Frequency Dependent Electrical Properties of Hydrogen-Bonded Polymorph Diisopropylammonium Trichloroacetate (dipaTCA)

Abstract

The hydrogen-bonded polymorph diisopropylammonium trichloroacetate (dipaTCA) exhibits intriguing electrical properties influenced by frequency-dependent behavior. dipaTCA are generally grown in the bulk by hydrothermal crystallization which produces several high-quality crystals. Frequency and temperature dependence of impedance and modulus spectroscopy, dielectric and ac conductivity are studied in the ranges of 1 kHz-20 MHz at 325-400K respectively. The measurements revealed significant frequency dispersion in both the real and imaginary components of the dielectric constant. The result of the Nyquist plot is found to be fitted with the theoretical Maxwell–Wegner capacitor model. The modulus data suggest that a hopping type mechanism of the system is present here.
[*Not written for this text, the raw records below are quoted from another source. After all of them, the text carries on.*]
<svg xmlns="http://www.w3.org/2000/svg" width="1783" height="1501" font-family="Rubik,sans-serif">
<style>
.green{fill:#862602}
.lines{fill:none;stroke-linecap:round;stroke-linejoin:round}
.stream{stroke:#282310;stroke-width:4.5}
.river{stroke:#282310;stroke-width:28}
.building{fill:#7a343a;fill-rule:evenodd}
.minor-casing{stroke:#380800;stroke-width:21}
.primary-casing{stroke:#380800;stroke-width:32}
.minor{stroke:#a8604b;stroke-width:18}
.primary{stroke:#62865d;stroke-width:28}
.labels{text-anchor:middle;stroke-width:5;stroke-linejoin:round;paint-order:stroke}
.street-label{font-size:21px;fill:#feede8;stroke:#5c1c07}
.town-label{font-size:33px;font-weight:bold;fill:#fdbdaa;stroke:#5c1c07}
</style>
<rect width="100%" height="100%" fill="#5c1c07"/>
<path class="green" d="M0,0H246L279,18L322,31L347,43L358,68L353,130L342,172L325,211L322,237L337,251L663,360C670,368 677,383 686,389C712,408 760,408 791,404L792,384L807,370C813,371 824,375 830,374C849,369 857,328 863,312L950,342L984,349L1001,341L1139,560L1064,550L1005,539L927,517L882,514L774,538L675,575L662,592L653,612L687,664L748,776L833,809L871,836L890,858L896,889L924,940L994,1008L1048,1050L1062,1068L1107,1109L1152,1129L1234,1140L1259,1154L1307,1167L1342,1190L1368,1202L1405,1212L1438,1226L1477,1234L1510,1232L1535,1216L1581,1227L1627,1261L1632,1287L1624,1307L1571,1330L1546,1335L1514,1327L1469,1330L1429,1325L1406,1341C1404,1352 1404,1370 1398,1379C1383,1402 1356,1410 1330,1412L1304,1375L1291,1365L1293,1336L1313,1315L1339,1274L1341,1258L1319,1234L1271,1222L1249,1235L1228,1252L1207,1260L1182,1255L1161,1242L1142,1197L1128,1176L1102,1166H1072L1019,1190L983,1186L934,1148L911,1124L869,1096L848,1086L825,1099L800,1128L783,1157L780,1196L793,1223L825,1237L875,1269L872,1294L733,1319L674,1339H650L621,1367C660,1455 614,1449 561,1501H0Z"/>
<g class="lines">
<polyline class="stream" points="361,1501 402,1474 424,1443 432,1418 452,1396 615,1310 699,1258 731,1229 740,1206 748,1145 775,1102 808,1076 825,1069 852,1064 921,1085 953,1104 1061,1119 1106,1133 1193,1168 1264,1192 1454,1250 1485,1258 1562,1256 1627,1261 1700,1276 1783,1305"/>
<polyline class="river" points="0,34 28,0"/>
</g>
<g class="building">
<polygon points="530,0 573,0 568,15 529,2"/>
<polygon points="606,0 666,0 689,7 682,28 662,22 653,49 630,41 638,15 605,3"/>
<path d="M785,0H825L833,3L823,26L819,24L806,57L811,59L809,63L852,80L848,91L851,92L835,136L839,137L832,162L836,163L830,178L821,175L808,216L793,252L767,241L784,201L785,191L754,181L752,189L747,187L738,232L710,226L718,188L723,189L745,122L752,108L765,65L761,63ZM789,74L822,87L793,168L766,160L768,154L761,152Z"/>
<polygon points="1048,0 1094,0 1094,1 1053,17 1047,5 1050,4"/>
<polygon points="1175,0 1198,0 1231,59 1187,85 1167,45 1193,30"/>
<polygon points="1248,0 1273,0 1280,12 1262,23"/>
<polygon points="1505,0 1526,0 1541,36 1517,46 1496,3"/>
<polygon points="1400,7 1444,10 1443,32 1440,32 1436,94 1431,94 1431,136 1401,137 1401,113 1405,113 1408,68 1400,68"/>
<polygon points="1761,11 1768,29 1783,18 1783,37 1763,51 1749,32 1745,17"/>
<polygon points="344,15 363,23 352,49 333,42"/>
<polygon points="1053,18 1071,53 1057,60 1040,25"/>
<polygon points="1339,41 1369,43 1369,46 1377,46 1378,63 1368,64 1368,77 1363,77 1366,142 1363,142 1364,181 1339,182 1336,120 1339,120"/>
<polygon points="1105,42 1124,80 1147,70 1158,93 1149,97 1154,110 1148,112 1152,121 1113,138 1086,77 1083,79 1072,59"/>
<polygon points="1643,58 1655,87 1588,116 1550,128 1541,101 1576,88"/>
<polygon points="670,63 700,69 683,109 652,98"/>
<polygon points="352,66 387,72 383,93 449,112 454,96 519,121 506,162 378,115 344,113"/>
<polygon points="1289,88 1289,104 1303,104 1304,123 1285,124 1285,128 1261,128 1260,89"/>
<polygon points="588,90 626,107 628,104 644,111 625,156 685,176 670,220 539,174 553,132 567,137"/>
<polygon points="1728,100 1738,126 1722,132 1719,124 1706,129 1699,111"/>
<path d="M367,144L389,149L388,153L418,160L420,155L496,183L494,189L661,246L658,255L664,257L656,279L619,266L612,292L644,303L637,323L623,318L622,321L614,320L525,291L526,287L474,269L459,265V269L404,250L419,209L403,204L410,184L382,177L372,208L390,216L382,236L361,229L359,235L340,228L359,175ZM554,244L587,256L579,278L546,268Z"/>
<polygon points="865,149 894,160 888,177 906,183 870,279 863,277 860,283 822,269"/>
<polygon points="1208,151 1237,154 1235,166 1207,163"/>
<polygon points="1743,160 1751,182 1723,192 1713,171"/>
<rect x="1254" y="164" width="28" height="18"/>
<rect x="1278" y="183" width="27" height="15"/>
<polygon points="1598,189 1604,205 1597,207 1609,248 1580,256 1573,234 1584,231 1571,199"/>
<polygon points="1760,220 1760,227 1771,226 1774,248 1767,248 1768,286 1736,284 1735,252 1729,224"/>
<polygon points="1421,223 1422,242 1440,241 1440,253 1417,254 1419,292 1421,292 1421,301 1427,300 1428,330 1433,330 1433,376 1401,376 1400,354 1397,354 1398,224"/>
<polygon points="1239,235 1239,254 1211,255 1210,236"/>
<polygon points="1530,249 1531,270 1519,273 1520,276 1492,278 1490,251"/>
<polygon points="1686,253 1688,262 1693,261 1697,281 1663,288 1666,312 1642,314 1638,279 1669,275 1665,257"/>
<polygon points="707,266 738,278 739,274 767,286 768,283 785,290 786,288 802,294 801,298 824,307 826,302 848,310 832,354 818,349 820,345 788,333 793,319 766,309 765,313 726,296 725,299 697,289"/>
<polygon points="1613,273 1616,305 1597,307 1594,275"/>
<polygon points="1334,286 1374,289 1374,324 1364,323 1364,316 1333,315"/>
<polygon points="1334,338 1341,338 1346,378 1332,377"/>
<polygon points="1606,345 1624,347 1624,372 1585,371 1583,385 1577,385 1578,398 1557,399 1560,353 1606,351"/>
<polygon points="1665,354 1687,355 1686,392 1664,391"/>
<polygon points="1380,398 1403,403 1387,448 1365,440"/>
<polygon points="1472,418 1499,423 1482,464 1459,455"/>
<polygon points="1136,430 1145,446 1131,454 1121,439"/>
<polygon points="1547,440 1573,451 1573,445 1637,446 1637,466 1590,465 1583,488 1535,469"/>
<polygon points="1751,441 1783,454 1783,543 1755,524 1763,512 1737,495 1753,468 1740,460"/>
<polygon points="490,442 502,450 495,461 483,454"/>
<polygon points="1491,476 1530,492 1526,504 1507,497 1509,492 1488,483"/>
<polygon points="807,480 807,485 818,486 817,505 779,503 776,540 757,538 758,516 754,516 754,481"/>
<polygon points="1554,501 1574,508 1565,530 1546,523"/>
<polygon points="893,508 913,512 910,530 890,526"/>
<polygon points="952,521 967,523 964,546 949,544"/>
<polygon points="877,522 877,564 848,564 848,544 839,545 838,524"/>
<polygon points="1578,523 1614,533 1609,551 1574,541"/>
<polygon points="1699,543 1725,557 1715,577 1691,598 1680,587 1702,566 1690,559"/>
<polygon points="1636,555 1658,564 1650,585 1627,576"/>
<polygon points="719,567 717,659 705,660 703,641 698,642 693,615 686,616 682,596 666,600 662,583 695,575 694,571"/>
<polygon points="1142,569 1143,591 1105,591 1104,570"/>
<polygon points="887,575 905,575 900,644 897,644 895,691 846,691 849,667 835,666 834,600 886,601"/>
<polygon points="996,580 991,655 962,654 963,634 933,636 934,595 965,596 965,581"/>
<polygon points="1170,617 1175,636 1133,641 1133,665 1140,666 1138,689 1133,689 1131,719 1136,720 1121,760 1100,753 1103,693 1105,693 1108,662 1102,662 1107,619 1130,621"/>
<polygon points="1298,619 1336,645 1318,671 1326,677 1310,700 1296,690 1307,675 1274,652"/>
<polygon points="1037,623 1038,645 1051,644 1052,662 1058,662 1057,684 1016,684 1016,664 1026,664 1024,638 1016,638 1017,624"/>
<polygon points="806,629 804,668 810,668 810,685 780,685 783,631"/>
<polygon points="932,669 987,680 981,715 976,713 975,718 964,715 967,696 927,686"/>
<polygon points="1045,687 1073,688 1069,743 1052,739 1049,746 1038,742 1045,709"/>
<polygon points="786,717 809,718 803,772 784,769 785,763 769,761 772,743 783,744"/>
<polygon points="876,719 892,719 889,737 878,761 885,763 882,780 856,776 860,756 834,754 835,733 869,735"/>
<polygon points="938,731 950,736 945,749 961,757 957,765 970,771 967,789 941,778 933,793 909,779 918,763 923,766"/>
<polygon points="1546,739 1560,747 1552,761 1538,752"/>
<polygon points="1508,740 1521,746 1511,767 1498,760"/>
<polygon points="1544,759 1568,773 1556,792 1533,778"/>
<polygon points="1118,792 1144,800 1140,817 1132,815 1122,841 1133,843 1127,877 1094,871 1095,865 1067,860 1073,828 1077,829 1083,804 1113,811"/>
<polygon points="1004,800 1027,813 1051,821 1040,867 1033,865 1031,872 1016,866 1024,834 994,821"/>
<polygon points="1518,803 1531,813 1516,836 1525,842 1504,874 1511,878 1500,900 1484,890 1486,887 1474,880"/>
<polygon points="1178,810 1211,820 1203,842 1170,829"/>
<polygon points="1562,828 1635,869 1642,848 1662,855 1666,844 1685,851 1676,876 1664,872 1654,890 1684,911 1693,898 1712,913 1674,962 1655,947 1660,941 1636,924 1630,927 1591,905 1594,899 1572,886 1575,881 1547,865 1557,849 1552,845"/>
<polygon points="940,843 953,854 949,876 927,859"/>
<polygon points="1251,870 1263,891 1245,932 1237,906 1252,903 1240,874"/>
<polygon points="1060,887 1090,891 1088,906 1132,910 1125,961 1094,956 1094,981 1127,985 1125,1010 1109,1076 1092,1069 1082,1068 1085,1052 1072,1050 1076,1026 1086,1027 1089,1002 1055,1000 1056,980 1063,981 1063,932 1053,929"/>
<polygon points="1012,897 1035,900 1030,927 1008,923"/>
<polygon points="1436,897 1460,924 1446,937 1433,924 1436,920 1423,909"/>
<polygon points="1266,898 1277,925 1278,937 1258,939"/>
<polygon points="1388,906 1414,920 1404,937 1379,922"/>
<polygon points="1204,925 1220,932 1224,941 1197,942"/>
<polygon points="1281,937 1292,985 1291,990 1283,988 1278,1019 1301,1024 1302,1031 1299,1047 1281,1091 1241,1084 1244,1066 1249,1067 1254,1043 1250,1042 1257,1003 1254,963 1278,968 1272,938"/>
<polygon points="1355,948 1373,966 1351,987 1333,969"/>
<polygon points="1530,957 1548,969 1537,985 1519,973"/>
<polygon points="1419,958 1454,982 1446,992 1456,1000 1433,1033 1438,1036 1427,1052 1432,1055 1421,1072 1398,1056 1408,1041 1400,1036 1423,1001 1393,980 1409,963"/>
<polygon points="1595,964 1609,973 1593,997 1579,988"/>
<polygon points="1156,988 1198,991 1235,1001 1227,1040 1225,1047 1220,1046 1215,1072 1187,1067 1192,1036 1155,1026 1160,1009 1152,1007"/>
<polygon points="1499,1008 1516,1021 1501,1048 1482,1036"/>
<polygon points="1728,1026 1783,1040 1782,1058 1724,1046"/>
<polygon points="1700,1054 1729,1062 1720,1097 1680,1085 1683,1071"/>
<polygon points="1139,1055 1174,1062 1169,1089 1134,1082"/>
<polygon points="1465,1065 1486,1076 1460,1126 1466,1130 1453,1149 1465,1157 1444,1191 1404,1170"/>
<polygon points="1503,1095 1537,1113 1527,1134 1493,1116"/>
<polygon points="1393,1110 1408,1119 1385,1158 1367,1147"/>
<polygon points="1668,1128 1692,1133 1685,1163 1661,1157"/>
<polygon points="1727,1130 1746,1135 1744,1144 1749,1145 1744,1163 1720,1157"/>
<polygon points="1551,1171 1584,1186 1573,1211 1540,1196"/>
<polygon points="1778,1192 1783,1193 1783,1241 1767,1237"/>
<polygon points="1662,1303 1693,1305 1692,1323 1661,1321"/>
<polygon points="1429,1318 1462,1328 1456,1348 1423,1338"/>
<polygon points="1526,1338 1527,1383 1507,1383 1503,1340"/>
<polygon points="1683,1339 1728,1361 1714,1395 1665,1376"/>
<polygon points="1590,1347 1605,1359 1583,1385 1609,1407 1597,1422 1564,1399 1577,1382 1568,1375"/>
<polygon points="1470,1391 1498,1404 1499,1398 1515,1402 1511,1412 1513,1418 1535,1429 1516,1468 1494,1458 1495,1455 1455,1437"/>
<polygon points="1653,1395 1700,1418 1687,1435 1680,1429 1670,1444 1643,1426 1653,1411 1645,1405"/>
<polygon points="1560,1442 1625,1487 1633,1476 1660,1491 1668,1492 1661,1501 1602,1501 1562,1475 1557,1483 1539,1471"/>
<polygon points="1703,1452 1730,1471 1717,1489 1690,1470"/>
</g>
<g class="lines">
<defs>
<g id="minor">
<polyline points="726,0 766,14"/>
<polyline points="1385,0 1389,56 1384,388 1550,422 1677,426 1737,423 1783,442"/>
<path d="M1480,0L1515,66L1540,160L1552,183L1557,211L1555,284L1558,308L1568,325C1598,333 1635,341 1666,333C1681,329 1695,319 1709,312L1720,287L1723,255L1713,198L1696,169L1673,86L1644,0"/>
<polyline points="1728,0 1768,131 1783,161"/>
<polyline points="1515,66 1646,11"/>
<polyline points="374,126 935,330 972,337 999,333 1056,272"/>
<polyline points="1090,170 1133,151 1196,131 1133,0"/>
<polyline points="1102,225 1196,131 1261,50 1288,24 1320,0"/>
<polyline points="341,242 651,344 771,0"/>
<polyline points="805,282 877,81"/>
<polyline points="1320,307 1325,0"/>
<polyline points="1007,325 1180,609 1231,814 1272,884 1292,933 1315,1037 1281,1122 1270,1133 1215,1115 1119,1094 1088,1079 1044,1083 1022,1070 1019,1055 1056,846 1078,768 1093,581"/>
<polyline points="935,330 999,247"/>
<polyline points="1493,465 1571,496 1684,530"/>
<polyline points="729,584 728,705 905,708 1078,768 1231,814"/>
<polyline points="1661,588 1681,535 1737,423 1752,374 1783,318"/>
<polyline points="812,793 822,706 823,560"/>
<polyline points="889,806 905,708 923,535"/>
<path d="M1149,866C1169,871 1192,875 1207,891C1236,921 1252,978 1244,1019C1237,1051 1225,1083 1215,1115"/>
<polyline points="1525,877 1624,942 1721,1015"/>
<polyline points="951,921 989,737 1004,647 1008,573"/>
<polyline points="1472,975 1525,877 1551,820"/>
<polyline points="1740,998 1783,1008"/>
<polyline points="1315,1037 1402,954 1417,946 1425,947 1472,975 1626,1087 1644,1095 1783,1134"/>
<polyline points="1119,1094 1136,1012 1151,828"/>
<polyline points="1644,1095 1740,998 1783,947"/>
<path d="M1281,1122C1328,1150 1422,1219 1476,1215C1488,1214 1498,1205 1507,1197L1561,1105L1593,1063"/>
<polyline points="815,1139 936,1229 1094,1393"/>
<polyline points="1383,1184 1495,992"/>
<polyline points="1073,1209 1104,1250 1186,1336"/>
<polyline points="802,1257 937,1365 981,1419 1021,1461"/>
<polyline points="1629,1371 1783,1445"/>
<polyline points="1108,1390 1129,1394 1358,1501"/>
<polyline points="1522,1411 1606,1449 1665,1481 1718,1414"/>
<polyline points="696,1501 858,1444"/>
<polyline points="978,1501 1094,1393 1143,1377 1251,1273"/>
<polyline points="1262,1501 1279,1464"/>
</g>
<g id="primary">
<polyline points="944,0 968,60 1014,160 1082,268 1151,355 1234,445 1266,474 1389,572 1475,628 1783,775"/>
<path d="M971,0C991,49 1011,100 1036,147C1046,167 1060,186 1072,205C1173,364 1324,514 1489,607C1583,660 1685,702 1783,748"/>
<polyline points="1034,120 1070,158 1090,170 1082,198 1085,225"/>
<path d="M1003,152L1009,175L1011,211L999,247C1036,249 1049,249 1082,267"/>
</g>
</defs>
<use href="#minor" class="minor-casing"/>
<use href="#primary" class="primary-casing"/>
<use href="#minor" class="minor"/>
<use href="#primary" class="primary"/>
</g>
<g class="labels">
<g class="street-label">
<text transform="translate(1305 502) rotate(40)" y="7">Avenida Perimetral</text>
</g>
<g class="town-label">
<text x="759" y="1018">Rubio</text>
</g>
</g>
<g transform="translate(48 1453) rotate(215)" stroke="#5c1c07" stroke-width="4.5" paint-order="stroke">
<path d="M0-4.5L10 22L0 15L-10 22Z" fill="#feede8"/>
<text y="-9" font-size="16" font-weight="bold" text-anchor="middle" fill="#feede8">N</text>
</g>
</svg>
From the dielectric spectra the maximum value of permittivity (έ)_max is nearly 20 at temperature 387K and frequency 10kHz. The activation energy (E_a) from the Arrhenius plot is also studied for the conduction mechanism of the material. These findings provide insights into the fundamental electrical properties of dipaTCA, positioning it as a candidate for applications in organic electronics and energy storage devices.